Textauszug
◇ ◇ ◇

Es ist nicht das erste Mal, dass Medien ins Visier von Cyber-Kriminellen geraten. Im Juli 2018 haben türkische Hacker Social-Media-Accounts von US-Journalisten, darunter Reporter von «Fox News», «Bloomberg» sowie der «The New York Times», gekapert und so Pro-Erdogan-Propaganda verbreitet. Im Januar 2017 infiltrierte die Hackergruppe OurMine den Facebook- und Twitter-Account von CNN und verbreitete über die Kanäle Propagandabotschaften («Lange lebe Syrien»). 2016 legten Hacker die Internetseiten mehrerer grosser schwedischer Zeitungen («Dagens Nyheter», «Svenska Dagbladet», «Expressen», «Aftonbladet») lahm. 2013 hatte die Syrische Elektronische Armee (SEA) die Webseite der «New York Times» zum Absturz gebracht und über den Twitter-Account der Nachrichtenagentur AP eine Falschmeldung über eine angebliche Explosion im Weissen Haus verbreitet, welche den Dow Jones zeitweise abstürzen liess. Wenn man die einzelnen Attacken bilanziert, ergibt sich daraus eine konkrete Gefahrenlage für Medien.
Eine Beeinträchtigung des kritischen Teilsektors Medien ist durch technik-, gesellschafts- und naturbedingte Gefährdungen möglich.
In der Schweiz werden Medien daher der «kritischen Infrastruktur» zugerechnet. Im Faktenblatt des Bundesamts für Bevölkerungsschutz zum «kritischen Teilsektor Medien» heisst es: «Systemrelevante Betreiber oder Akteure, deren Ausfall oder Beeinträchtigung deutlich spürbare Auswirkungen auf die Wirtschaft und die Bevölkerung in der ganzen Schweiz hätte, sind beispielsweise die grössten Verlagshäuser, die Schweizerische Radio-und Fernsehgesellschaft SRG oder die Schweizerische Depeschenagentur sda.» Eine Beeinträchtigung des kritischen Teilsektors Medien sei durch «technik-, gesellschafts- und naturbedingte Gefährdungen möglich» und komme «vorwiegend aufgrund der ausgeprägten Abhängigkeit von Informations- und Telekommunikationstechnologien (IKT) zustande».

◇ ◇ ◇

Datenauszug

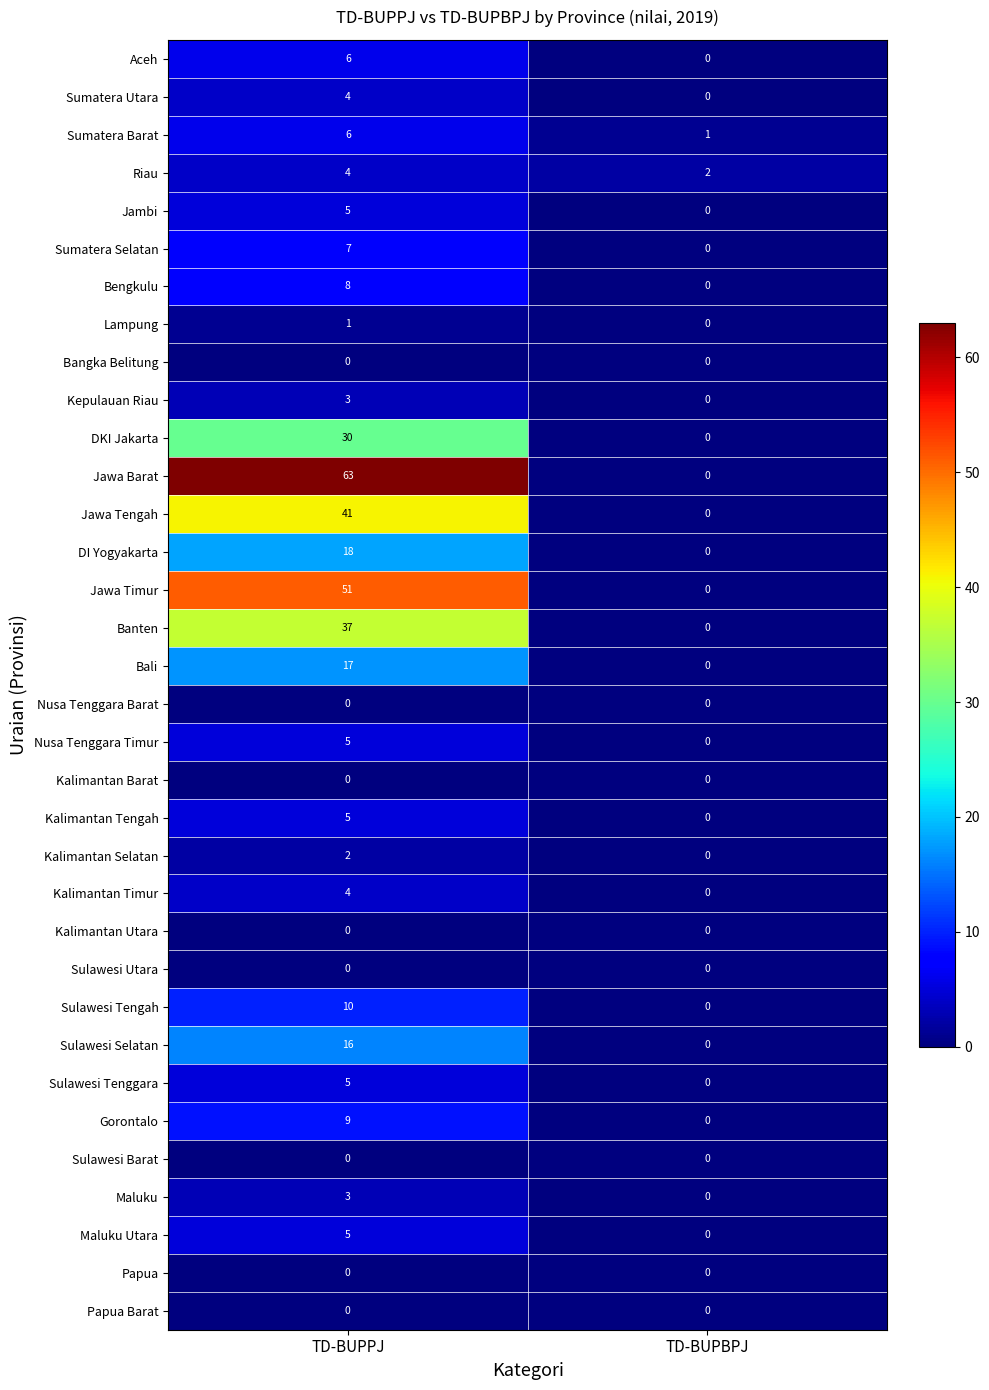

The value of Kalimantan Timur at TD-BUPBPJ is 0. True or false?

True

◇ ◇ ◇

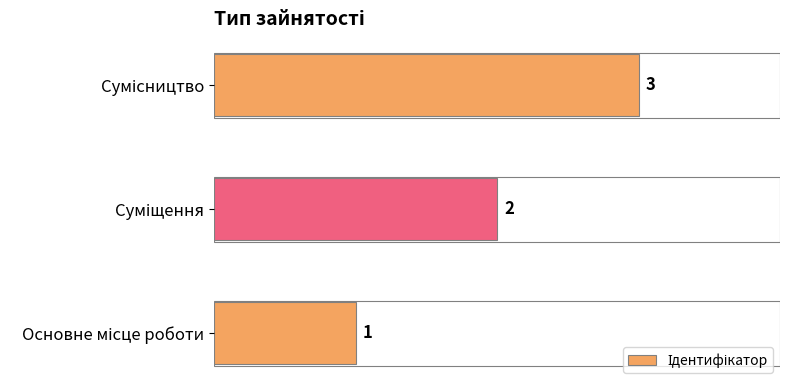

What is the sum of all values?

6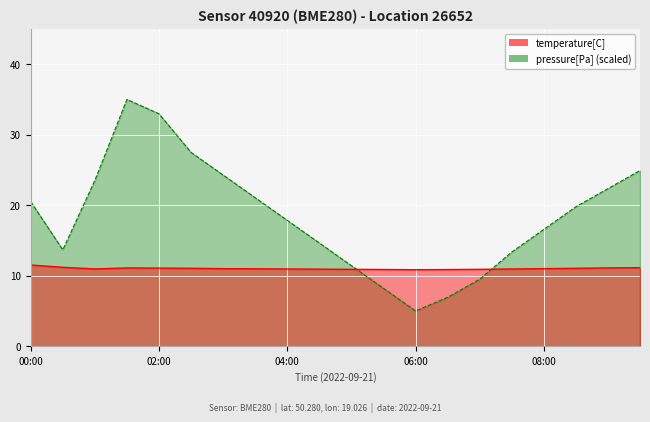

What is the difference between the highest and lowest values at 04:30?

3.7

◇ ◇ ◇

Übungsaufgaben
1) Beantworten Sie anhand des Textauszugs über Cyberangriffe auf Medien die folgenden Fragen:
(a) Welche Hackergruppe drang im Januar 2017 in den Facebook- und Twitter-Account von CNN ein?
(b) Über welches angebliche Ereignis verbreitete die Syrische Elektronische Armee 2013 eine Falschmeldung über den Twitter-Account von AP?
(c) Welcher Kategorie werden Medien in der Schweiz zugerechnet?
2) Nennen Sie alle schwedischen Zeitungen, deren Internetseiten laut dem Textauszug über Cyberangriffe auf Medien 2016 lahmgelegt wurden.
3) Führen Sie den Textauszug über Cyberangriffe auf Medien im Anschluss an seinen letzten Satz fort.

Lösungen nach Nummer
1)
(a) OurMine
(b) Über eine angebliche Explosion im Weissen Haus
(c) Der «kritischen Infrastruktur»

2) Dagens Nyheter, Svenska Dagbladet, Expressen, Aftonbladet

3)
Als relevante Gefährdungsrisiken nennt das Bundesamt einen Ausfall der Stromversorgung, einen Ausfall der IKT, einen Cyber-Angriff sowie ein Erdbeben. Als besonders wichtige Glieder in der «Lieferkette» werden das Verfassen von Artikeln und Nachrichten, Druckvorstufen und Layout, die physische Verteilung an Verkaufsorte und Abonnenten sowie «Eingang und Bearbeitung dringlicher Informationen an die Bevölkerung» ausgemacht.
Durch den Ausfall elektronischer Medien könnten die Verbreitung behördlicher Warnungen und Verhaltensanweisungen stark eingeschränkt werden.
Zwar betrachtet die Bundesbehörde soziale Medien «vorerst» nicht explizit als Bestandteil der kritischen Infrastruktur. Doch schätzt sie die Gefährdungslage als höher ein. Durch den Ausfall elektronischer Medien könnten die Verbreitung behördlicher Warnungen und Verhaltensanweisungen «stark eingeschränkt werden», heisst es in der Risikoanalyse. Es sei davon auszugehen, «dass die elektronischen Medien weiterhin an Bedeutung gewinnen, was die bestehende Resilienz in diesem Bereich in Zukunft schwächen wird.»
In den USA gibt es unter IT-Sicherheitsexperten seit längerem eine Debatte darüber, ob auch soziale Medien als «kritische Infrastruktur» einzustufen seien. Der Cyber-Sicherheitsexperte Malcolm Harkins etwa kritisiert, dass die Definition des Department of Homeland Security veraltet sei und noch aus einer analogen Zeit stamme. «Die Welt von heute», sagte er dem Fachportal «Security Week», «basiert auf Informationen, mit einer Geschäftswelt und Gesellschaft, die durch und durch digitalisiert ist.» Die Integrität von Informationen sei wichtiger denn je. Dass diese gefährdet ist, belegt nicht zuletzt die aus russischen «Trollfabriken» orchestrierte Polit-Kampagne auf Facebook, die im US-Präsidentschaftswahlkampf womöglich bis zu 126 Millionen US-Bürger erreichte.
Allein, die meisten Angriffe laufen unterhalb der öffentlichen Wahrnehmbarkeitsschwelle ab. Nicht jede Schadsoftware macht sich bemerkbar. Der Hack auf das Verlagshaus Tribune Publishing von Ende Dezember wurde nur deshalb zum Politikum, weil viele Abonnenten morgens keine Zeitung im Briefkasten hatten. Wären die Seiten rechtzeitig in den Druck gegangen, wäre die Sache womöglich gar nicht publik geworden. Genau das ist das Problem: Unternehmen, speziell kleinere und mittlere, verheimlichen Angriffe auf ihre IT, aus Furcht, Investoren und Kunden zu verunsichern. Niemand berichtet gerne freiwillig, dass Kundendaten und wertvolles Know-how abgegriffen wurden. Der Reputationsschaden wäre immens. Viele Hackerangriffe bleiben daher im Dunkeln.
Die Resilienz wird umso wichtiger, je stärker Redaktionen ihre Aktivitäten ins Web und in die Cloud verlegen und damit verwundbarer werden.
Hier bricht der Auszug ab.